OUR VIEW: Is there a ‘super’ answer?

/wp-content/uploads/2022/11/BR_web_311x311.jpeg


As the “supercommittee” ponders options, preparing the ring for the next round of the budget fight, it seems like a good time to thumb through the file of clippings and remind ourselves of what we have learned and what the problems look like up close. Here are some of the things interested parties have said in the past year and a half about the way America spends its money.

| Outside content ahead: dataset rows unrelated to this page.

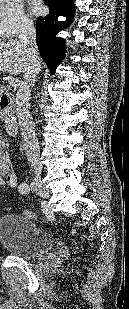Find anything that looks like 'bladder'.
Segmentation results:
<instances>
[{
  "label": "bladder",
  "instance_id": "obj_1",
  "mask_svg": "<svg viewBox=\"0 0 129 309\" xmlns=\"http://www.w3.org/2000/svg\"><path fill=\"white\" fill-rule=\"evenodd\" d=\"M0 244L9 253L22 258H36L54 248V239L22 214L0 218Z\"/></svg>",
  "mask_w": 129,
  "mask_h": 309
}]
</instances>
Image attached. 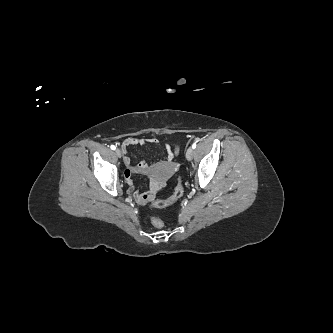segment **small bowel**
<instances>
[{
	"label": "small bowel",
	"mask_w": 333,
	"mask_h": 333,
	"mask_svg": "<svg viewBox=\"0 0 333 333\" xmlns=\"http://www.w3.org/2000/svg\"><path fill=\"white\" fill-rule=\"evenodd\" d=\"M146 143L156 144V143H158V140L156 138L144 139V138H137V137H128L123 141L121 148H122L123 153L126 154L127 150L131 146H141ZM164 148H165V152H166L165 161L155 163V164H149L145 161H142L138 165L134 166V165H132V162H131V159L129 156L126 155L124 157V163L126 166L124 175H125L126 181L128 182V184L130 186H133V179H132L133 173L151 175L149 188L145 191H135L134 192L135 200L137 201V203H139L141 205L151 202L154 199L156 193L158 191H160L164 186V182L161 179L154 177L152 175H154V173H156L158 171H168V170H172L174 168V165L172 163L173 156H174L173 152H172V148L169 144H165Z\"/></svg>",
	"instance_id": "small-bowel-1"
}]
</instances>
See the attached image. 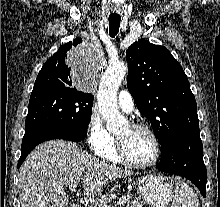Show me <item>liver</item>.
I'll list each match as a JSON object with an SVG mask.
<instances>
[{"label": "liver", "mask_w": 220, "mask_h": 207, "mask_svg": "<svg viewBox=\"0 0 220 207\" xmlns=\"http://www.w3.org/2000/svg\"><path fill=\"white\" fill-rule=\"evenodd\" d=\"M135 174L100 161L76 143L52 140L37 146L18 175L22 207H67L64 187L81 182L85 196H96L112 180Z\"/></svg>", "instance_id": "6515ba94"}]
</instances>
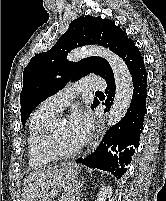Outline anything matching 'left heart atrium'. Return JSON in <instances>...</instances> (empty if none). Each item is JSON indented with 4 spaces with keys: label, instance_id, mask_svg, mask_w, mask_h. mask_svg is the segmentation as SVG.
<instances>
[{
    "label": "left heart atrium",
    "instance_id": "39dd6f15",
    "mask_svg": "<svg viewBox=\"0 0 166 201\" xmlns=\"http://www.w3.org/2000/svg\"><path fill=\"white\" fill-rule=\"evenodd\" d=\"M69 125L77 136L80 145L89 138L92 130V117L86 110H74L69 118Z\"/></svg>",
    "mask_w": 166,
    "mask_h": 201
}]
</instances>
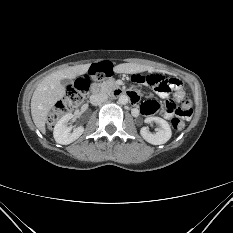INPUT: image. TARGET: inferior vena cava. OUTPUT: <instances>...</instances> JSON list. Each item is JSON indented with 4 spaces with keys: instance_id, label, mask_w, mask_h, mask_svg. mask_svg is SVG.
<instances>
[{
    "instance_id": "inferior-vena-cava-1",
    "label": "inferior vena cava",
    "mask_w": 233,
    "mask_h": 233,
    "mask_svg": "<svg viewBox=\"0 0 233 233\" xmlns=\"http://www.w3.org/2000/svg\"><path fill=\"white\" fill-rule=\"evenodd\" d=\"M108 99V95L104 92L93 94L90 96V103L94 106L100 105Z\"/></svg>"
}]
</instances>
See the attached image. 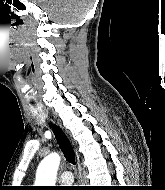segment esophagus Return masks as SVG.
Segmentation results:
<instances>
[{
	"label": "esophagus",
	"mask_w": 165,
	"mask_h": 190,
	"mask_svg": "<svg viewBox=\"0 0 165 190\" xmlns=\"http://www.w3.org/2000/svg\"><path fill=\"white\" fill-rule=\"evenodd\" d=\"M76 161H77L78 169H79V178H81V165H80V158L78 155L76 156Z\"/></svg>",
	"instance_id": "obj_1"
}]
</instances>
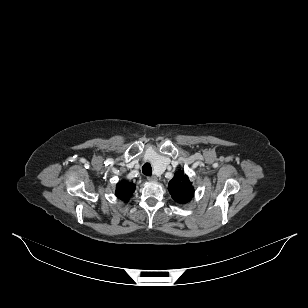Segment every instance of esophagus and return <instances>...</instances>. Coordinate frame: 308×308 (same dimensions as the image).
Masks as SVG:
<instances>
[{
    "label": "esophagus",
    "mask_w": 308,
    "mask_h": 308,
    "mask_svg": "<svg viewBox=\"0 0 308 308\" xmlns=\"http://www.w3.org/2000/svg\"><path fill=\"white\" fill-rule=\"evenodd\" d=\"M147 180L150 181V182H156L157 177L156 176H149V177H147Z\"/></svg>",
    "instance_id": "esophagus-1"
}]
</instances>
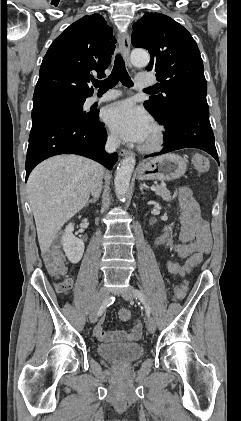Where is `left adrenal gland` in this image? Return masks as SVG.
Instances as JSON below:
<instances>
[{
	"mask_svg": "<svg viewBox=\"0 0 241 421\" xmlns=\"http://www.w3.org/2000/svg\"><path fill=\"white\" fill-rule=\"evenodd\" d=\"M144 189L147 190L148 187L145 184H141L140 185V191H141L142 194H144V191H143Z\"/></svg>",
	"mask_w": 241,
	"mask_h": 421,
	"instance_id": "obj_1",
	"label": "left adrenal gland"
}]
</instances>
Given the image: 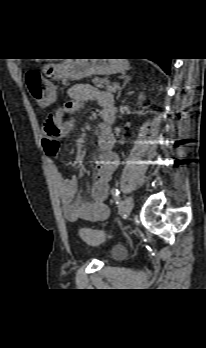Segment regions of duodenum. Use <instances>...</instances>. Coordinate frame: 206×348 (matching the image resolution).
<instances>
[{"instance_id": "410a0bca", "label": "duodenum", "mask_w": 206, "mask_h": 348, "mask_svg": "<svg viewBox=\"0 0 206 348\" xmlns=\"http://www.w3.org/2000/svg\"><path fill=\"white\" fill-rule=\"evenodd\" d=\"M103 125L99 128V139L102 144L110 147L113 142L112 124L116 118V107H105L102 110Z\"/></svg>"}]
</instances>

A posting at the Cato Insitute’s Cato@Liberty website in August 2011: “Republicans and Democrats have come together on a ‘historic’ budget deal that cuts federal spending by more than $2 trillion over 10 years. … Spending isn’t being cut at all. The ‘cuts’ in the deal are only cuts from the Congressional Budget Office ‘baseline,’ which is a Washington construct of ever-rising spending.”

The Wall Street Journal, July 28, 2011: “The looming debt downgrade only confirms what everyone knows: Congress has made so many promises to so many Americans that there is no conceivable way those promises can be kept.”

Time magazine, Dec. 13, 2010: “Nearly two-thirds of U.S. retirees now count on Social Security for more than half of their income, and one-sixth rely on it entirely.”

CNNMoney, April 15, 2010: “Between 2009 and 2013, the government will lose out on nearly $600 billion because of (the mortgage-interest deduction).”

Forbes magazine, March 15, 2010, quoting New Jersey Gov. Chris Christie: “One state retiree, 49 years old, paid, over the course of his entire career, a total of $124,000 toward his retirement pension and health benefits. What will we pay him? … A total of $3.8 million. … Is that fair?”

The Wall Street Journal, in an opinion piece: “There are now more than 15,000 government retirees (in California) who receive pensions that exceed $100,000 a year …”

It’s hard to prepare for every kind of weather, but sometimes it’s easy to tell which way the wind is blowing.